Supplied passage:
▼

-
- Price band
-
£ £ £ £ £
- ABV
- 52.2%
- Production type
- Single malt whisky
- Region
- Speyside
- Flavour camp
- Fruity & Spicy
- Nose
Silky and sophisticated with the alcohol giving lift rather than burn. A fabulously mature and elegant nose of apricot, guava and mango backed by dazzling sweet spices. There’s a touch of cream and a lift of nectarine-like acidity. In time it deepens into vetiver, and amber. With water there’s a reminiscence of an old leather schoolbag and thick honey. Hugely impressive.
- Palate
As is often the case, such a huge nose leads to a slightly shy palate which needs time to open and for you to concentrate on. It’s more pollen-like, sweet and lightly oaked with a dense quality that brings to mind Jamaican pineapple rum. A real physicality.
- Finish
Long, slighty oily.
- Conclusion
It’s like some of the very old BenRiachs but with a richer and heavier mid-palate. A great whisky, but sadly it will cost you a pretty packet.
- Right place, right time
A gentleman pauses on a bench in Green Park, opens his briefcase and withdraws a mango.
- Price band
-
£ £ £ £ £
- ABV
- 51.5%
- Production type
- Single malt whisky
- Region
- Speyside
- Flavour camp
- Rich & Round
- Nose
We start in the gun room, but move quickly towards the kitchens where aromas of turmeric, garam masala, and lamb rogan josh lean out from under the door. This flies off as that very Craig lift of fruit and blossom takes charge alongside a (pleasant) sulphury lift. Underneath all of this is a feral, wild undertow. Water brings out more fireworks.
- Palate
A thick start, with good attack and central poise. It’s more on the earthy side of things with light grip and then exotic fruits. Palate-coating, then space dust, then the oily, dense, almost meaty distillery character.
- Finish
Fruits begin to break through.
- Conclusion
The funkiest and meatiest of a remarkable duo.
- Right place, right time
Eating curry around a campfire. Red eyes gleam in the woods around us.

▲

Information provided:
▼

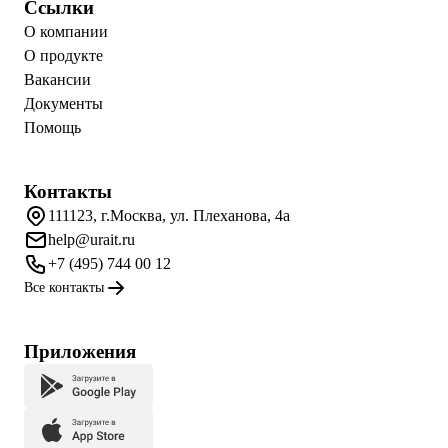
Ссылки
О компании
О продукте
Вакансии
Документы
Помощь
Контакты
111123, г.Москва, ул. Плеханова, 4а
help@urait.ru
+7 (495) 744 00 12
Все контакты
Приложения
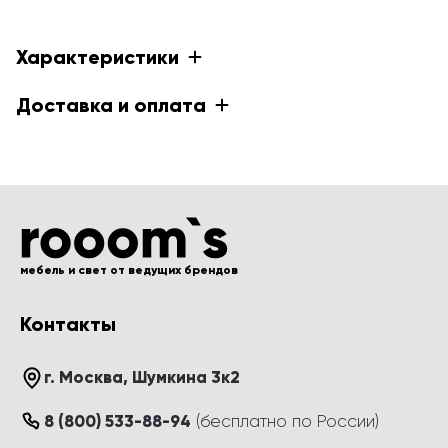
Характеристики
Доставка и оплата
мебель и свет от ведущих брендов
Контакты
г. Москва
, 
Шумкина 3к2
8 (800) 533-88-94
(
бесплатно по России
)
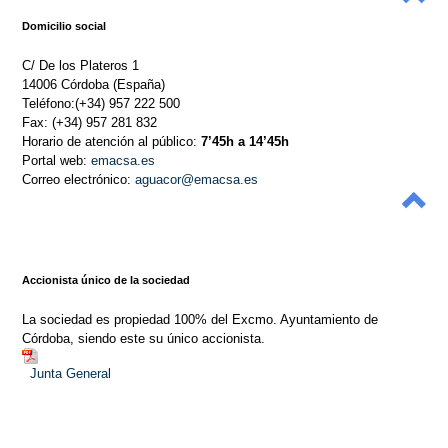
Domicilio social
C/ De los Plateros 1
14006 Córdoba (España)
Teléfono:(+34) 957 222 500
Fax: (+34) 957 281 832
Horario de atención al público:
7’45h a 14’45h
Portal web:
emacsa.es
Correo electrónico:
aguacor@emacsa.es
Accionista único de la sociedad
La sociedad es propiedad 100% del Excmo. Ayuntamiento de
Córdoba, siendo este su único accionista.
Junta General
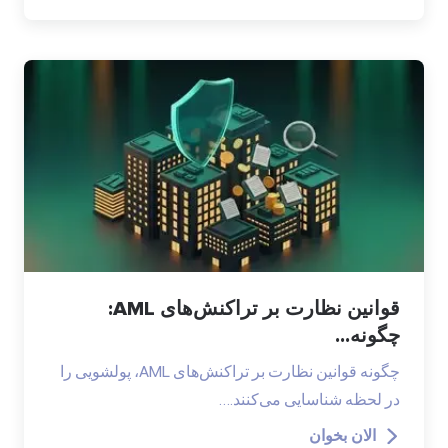
قوانین نظارت بر تراکنش‌های AML:
چگونه...
چگونه قوانین نظارت بر تراکنش‌های AML، پولشویی را
در لحظه شناسایی می‌کنند.…
الان بخوان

▲

Tasks to carry out:
1. In the whisky tasting notes, what ABV is listed for the whisky in the Rich & Round flavour camp?
2. Rewrite everything in the entries from the line containing "Domicilio social" down to the end of the entries as a Markdown table with the columns Row and Line. Leave out blank lines and pictures.
The whisky tasting notes and the entries are unrelated material.

Solutions per task:
1. 51.5%

2.
| Row | Line |
|---|---|
| 1 | Domicilio social |
| 2 | C/ De los Plateros 1 |
| 3 | 14006 Córdoba (España) |
| 4 | Teléfono:(+34) 957 222 500 |
| 5 | Fax: (+34) 957 281 832 |
| 6 | Horario de atención al público: |
| 7 | 7’45h a 14’45h |
| 8 | Portal web: |
| 9 | emacsa.es |
| 10 | Correo electrónico: |
| 11 | aguacor@emacsa.es |
| 12 | Accionista único de la sociedad |
| 13 | La sociedad es propiedad 100% del Excmo. Ayuntamiento de |
| 14 | Córdoba, siendo este su único accionista. |
| 15 | Junta General |
| 16 | قوانین نظارت بر تراکنش‌های AML: |
| 17 | چگونه... |
| 18 | چگونه قوانین نظارت بر تراکنش‌های AML، پولشویی را |
| 19 | در لحظه شناسایی می‌کنند.… |
| 20 | الان بخوان |